For many years, my definition of work–life balance was simple and mechanical:
eight hours of work, eight hours for family, eight hours of sleep. A perfect, evenly divided schedule. I believed that if I followed this formula, happiness and peace would naturally follow.
But reality proved otherwise.
Even when I strictly separated work from home, I often felt lost on my career. During moments when my kids were studying or playing together, I would find myself unsure of what to do—feeling ineffective, disconnected, and strangely empty. It was as if I wasn’t fully present in either domain. I lacked direction at work, yet I also felt purposeless at home.
That discomfort pushed me to rethink everything. And eventually, I realized something profound:
Work–life balance is not about splitting hours. It’s about integrating mindsets.
Bringing Life Into Work
As a quality assurance, collaboration, retrospectives, and continuous improvement are fundamental to how I operate.
One day, I asked myself: Why don’t I apply these principles at home?
When I learned about team collaboration, I started thinking about how to collaborate better with my husband and children. If my team benefits from retrospectives—reviewing strengths, weaknesses, and improvement opportunities—why couldn’t my marriage benefit from the same?
So my husband and I began having “mini retrospectives,” reflecting on what went well, what didn’t, and how we could better understand each other. And it worked.
When I learned about empowerment in teams, I realized I could empower my children too—giving them autonomy, trust, and the right level of guidance so they could grow their confidence and competence.
Even testing strategies influenced my life. Just as I refine test processes, I found ways to improve how I manage household responsibilities. You can read more about it in my blog post The Art of Testing and the Art of Keeping a Home – The Quality Craft
A family is, after all, a cross-functional team: everyone has different strengths. My husband loves cooking and is better at it than I am—so why shouldn’t he lead that “module”?
Bringing Work Into Life
This integration works both ways.
Thinking about work at home doesn’t mean endlessly chasing deadlines or cranking through tasks for the sake of output. It means reflecting, learning, and growing so I can work smarter—never harder for no purpose.
When my kids study, I don’t want to be the parent who forces them to sit at a desk while I lie on the couch scrolling through my phone. That sends the wrong message:
You have to keep learning, but I’m done growing.
Instead, I sit with them and work or study alongside them. We create a family culture of learning—everyone improving together. I keep my door open. If my kids ask about my work, I share my challenges, ideas, dreams, and even the books I’m reading. I want them to see passion, not exhaustion; purpose, not pressure.
In doing so, I become not just a supervisor of their learning, but a role model for lifelong growth.
“Life is work, work is life.”
A colleague I deeply admire once told me this.
I didn’t fully understand it at the time.
Now I do.
Work–life balance is not about time.
It’s about presence.
It’s not ticking off eight hours for work and eight for family.
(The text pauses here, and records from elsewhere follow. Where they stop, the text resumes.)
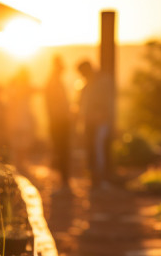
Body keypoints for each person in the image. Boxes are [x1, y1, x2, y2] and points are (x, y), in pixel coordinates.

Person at [76, 59, 113, 187]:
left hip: (100, 123)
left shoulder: (102, 82)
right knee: (92, 150)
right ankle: (94, 178)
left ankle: (101, 178)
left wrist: (102, 115)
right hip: (89, 122)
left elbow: (107, 102)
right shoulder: (87, 84)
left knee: (99, 150)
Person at [44, 55, 72, 189]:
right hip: (59, 122)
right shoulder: (54, 83)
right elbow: (55, 105)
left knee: (61, 150)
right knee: (62, 150)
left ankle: (63, 180)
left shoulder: (53, 82)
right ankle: (63, 180)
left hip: (59, 121)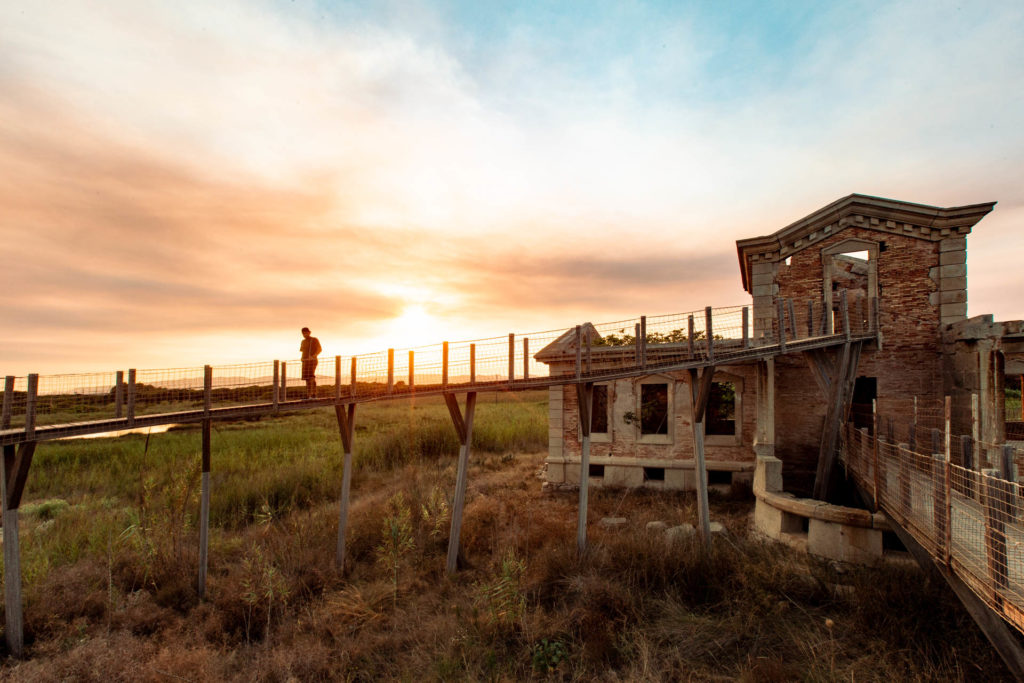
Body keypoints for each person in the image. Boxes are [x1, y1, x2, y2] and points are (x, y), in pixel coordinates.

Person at [300, 327, 322, 399]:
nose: (304, 334)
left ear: (309, 332)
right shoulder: (303, 341)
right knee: (306, 378)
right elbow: (303, 351)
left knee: (311, 377)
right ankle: (308, 394)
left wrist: (314, 356)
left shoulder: (314, 339)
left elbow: (319, 349)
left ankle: (313, 394)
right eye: (303, 333)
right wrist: (302, 358)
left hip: (312, 361)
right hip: (305, 361)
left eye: (306, 332)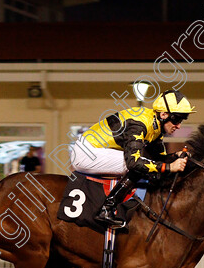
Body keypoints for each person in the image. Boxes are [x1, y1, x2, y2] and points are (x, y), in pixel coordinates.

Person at [70, 90, 194, 229]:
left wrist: (174, 157)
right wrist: (170, 167)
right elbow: (134, 163)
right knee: (139, 165)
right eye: (177, 119)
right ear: (163, 114)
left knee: (147, 162)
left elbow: (158, 158)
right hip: (86, 152)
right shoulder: (139, 124)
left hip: (95, 149)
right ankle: (106, 208)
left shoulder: (156, 126)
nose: (179, 126)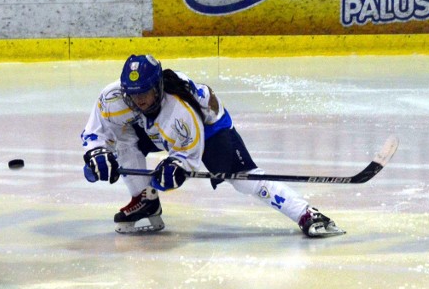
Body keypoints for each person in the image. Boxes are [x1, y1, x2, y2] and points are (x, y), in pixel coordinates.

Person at [81, 54, 345, 237]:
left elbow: (187, 155)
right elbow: (96, 132)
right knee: (124, 139)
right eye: (133, 94)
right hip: (156, 128)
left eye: (145, 94)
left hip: (209, 127)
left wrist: (175, 168)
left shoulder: (180, 110)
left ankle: (305, 213)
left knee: (244, 180)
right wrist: (97, 154)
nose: (138, 100)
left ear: (158, 87)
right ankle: (145, 201)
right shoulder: (113, 98)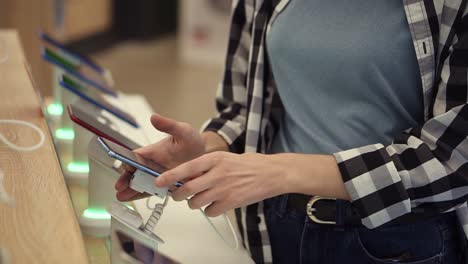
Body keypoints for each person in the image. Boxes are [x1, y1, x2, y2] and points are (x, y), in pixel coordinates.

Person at [116, 1, 468, 263]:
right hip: (275, 224)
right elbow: (251, 105)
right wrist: (207, 147)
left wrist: (280, 171)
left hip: (396, 240)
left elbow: (453, 162)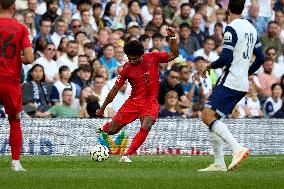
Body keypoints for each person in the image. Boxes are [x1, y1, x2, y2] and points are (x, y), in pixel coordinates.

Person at [199, 0, 265, 172]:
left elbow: (226, 59)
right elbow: (261, 58)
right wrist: (247, 73)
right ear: (243, 8)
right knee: (214, 117)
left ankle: (237, 148)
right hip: (241, 83)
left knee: (206, 115)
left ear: (227, 8)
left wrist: (209, 65)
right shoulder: (251, 28)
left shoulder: (231, 28)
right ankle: (219, 163)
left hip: (230, 80)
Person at [96, 27, 179, 163]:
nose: (132, 61)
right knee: (112, 130)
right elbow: (114, 90)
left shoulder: (153, 57)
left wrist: (173, 37)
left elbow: (174, 54)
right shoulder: (126, 68)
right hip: (133, 102)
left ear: (142, 55)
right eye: (129, 58)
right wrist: (103, 107)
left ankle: (126, 155)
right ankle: (105, 126)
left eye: (134, 59)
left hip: (150, 102)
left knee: (146, 125)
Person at [0, 0, 34, 171]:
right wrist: (14, 59)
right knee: (14, 121)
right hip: (10, 81)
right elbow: (29, 58)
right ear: (13, 7)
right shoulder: (21, 28)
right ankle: (15, 163)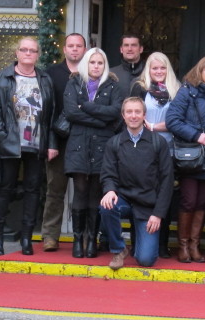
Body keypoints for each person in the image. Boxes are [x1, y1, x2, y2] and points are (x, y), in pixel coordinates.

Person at [0, 37, 57, 256]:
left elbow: (51, 114)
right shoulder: (2, 78)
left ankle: (26, 238)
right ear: (16, 53)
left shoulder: (44, 79)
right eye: (24, 50)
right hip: (9, 144)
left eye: (32, 50)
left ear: (37, 54)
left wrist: (51, 144)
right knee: (4, 189)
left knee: (32, 191)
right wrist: (2, 137)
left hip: (36, 144)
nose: (28, 53)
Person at [99, 97, 174, 269]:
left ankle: (140, 244)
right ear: (123, 115)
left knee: (146, 260)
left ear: (144, 115)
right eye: (129, 112)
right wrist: (110, 190)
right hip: (124, 199)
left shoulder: (158, 143)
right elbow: (108, 173)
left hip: (148, 205)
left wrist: (158, 214)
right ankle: (119, 249)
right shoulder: (114, 142)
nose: (133, 116)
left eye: (137, 112)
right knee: (106, 206)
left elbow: (167, 181)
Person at [166, 56, 205, 263]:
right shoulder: (187, 91)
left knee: (202, 202)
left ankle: (195, 245)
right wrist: (195, 135)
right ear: (199, 72)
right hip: (191, 156)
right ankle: (183, 246)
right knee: (189, 200)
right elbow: (172, 120)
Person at [63, 47, 123, 258]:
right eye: (93, 62)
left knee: (96, 193)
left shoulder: (113, 85)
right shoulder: (74, 83)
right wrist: (100, 120)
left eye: (100, 63)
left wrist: (86, 107)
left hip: (102, 147)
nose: (96, 66)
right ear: (86, 64)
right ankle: (78, 239)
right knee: (80, 191)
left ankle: (92, 239)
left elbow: (115, 113)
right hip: (78, 145)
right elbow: (70, 112)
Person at [130, 52, 180, 258]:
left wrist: (152, 126)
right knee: (140, 194)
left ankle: (162, 244)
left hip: (169, 150)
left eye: (162, 68)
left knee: (164, 195)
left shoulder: (177, 90)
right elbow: (132, 114)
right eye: (154, 68)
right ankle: (136, 242)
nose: (158, 72)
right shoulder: (139, 87)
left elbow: (180, 121)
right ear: (148, 70)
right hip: (143, 149)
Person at [41, 33, 86, 252]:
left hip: (84, 142)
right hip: (58, 141)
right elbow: (47, 112)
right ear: (64, 49)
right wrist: (51, 143)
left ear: (85, 50)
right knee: (55, 190)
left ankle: (84, 235)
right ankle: (50, 236)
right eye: (71, 46)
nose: (75, 49)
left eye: (79, 46)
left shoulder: (91, 74)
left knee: (83, 192)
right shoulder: (51, 74)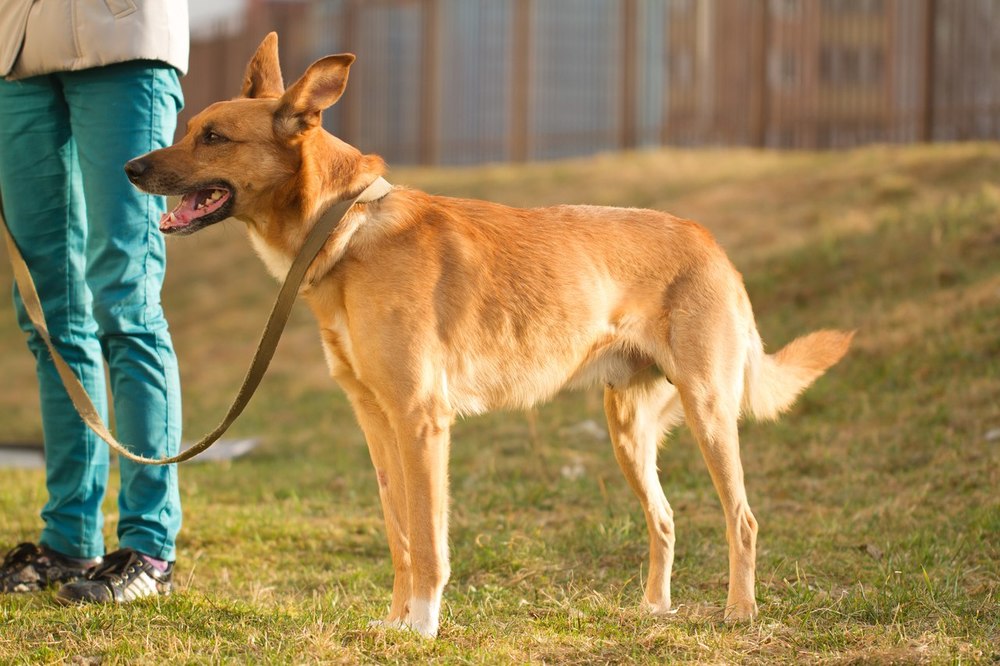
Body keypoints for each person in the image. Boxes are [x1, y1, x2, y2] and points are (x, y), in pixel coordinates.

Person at [0, 0, 188, 603]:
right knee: (49, 314)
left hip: (123, 41)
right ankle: (68, 540)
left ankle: (149, 546)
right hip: (17, 54)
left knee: (125, 300)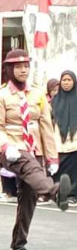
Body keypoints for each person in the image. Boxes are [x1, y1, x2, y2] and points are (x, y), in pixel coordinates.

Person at [0, 49, 71, 250]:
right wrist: (7, 146)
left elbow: (46, 127)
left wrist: (52, 158)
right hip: (10, 148)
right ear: (9, 69)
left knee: (28, 197)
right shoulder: (0, 96)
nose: (23, 70)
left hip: (33, 148)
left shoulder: (37, 95)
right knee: (28, 165)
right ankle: (54, 192)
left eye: (26, 65)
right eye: (18, 66)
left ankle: (19, 243)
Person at [51, 71, 77, 205]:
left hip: (74, 142)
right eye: (64, 80)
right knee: (58, 169)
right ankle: (59, 193)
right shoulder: (55, 100)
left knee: (73, 171)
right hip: (57, 141)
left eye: (69, 80)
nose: (66, 83)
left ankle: (72, 195)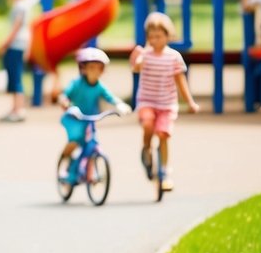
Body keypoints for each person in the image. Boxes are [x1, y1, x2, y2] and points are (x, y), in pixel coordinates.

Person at [129, 12, 199, 193]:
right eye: (151, 37)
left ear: (168, 36)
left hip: (166, 104)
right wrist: (137, 56)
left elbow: (180, 81)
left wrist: (190, 102)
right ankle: (146, 149)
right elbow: (136, 67)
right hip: (147, 101)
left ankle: (165, 172)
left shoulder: (174, 57)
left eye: (158, 36)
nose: (154, 40)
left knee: (163, 134)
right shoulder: (146, 55)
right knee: (147, 125)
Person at [57, 47, 129, 181]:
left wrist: (120, 104)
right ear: (83, 68)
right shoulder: (76, 84)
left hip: (90, 118)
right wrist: (65, 102)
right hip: (74, 118)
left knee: (90, 144)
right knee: (75, 140)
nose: (95, 71)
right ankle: (63, 165)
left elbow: (110, 97)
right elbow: (64, 95)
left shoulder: (99, 86)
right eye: (91, 67)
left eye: (98, 68)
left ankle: (89, 172)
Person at [0, 0, 34, 121]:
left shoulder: (20, 6)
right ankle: (15, 108)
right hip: (21, 44)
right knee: (14, 77)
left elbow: (17, 27)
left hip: (15, 45)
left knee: (15, 78)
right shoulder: (23, 4)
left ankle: (19, 110)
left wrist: (5, 44)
It’s allowing the lessons of one domain to enrich the other.
When your mind is aligned—when you bring intention, curiosity, and passion to both work and life—everything flows with more clarity and fulfillment.
As QA professionals, we strive for continuous improvement, empathy, clarity, and collaboration.
Why wouldn’t we bring those same principles into our homes?
And why shouldn’t the love, patience, and resilience we practice in life make us better at work?
For me, that is the true meaning of work–life balance.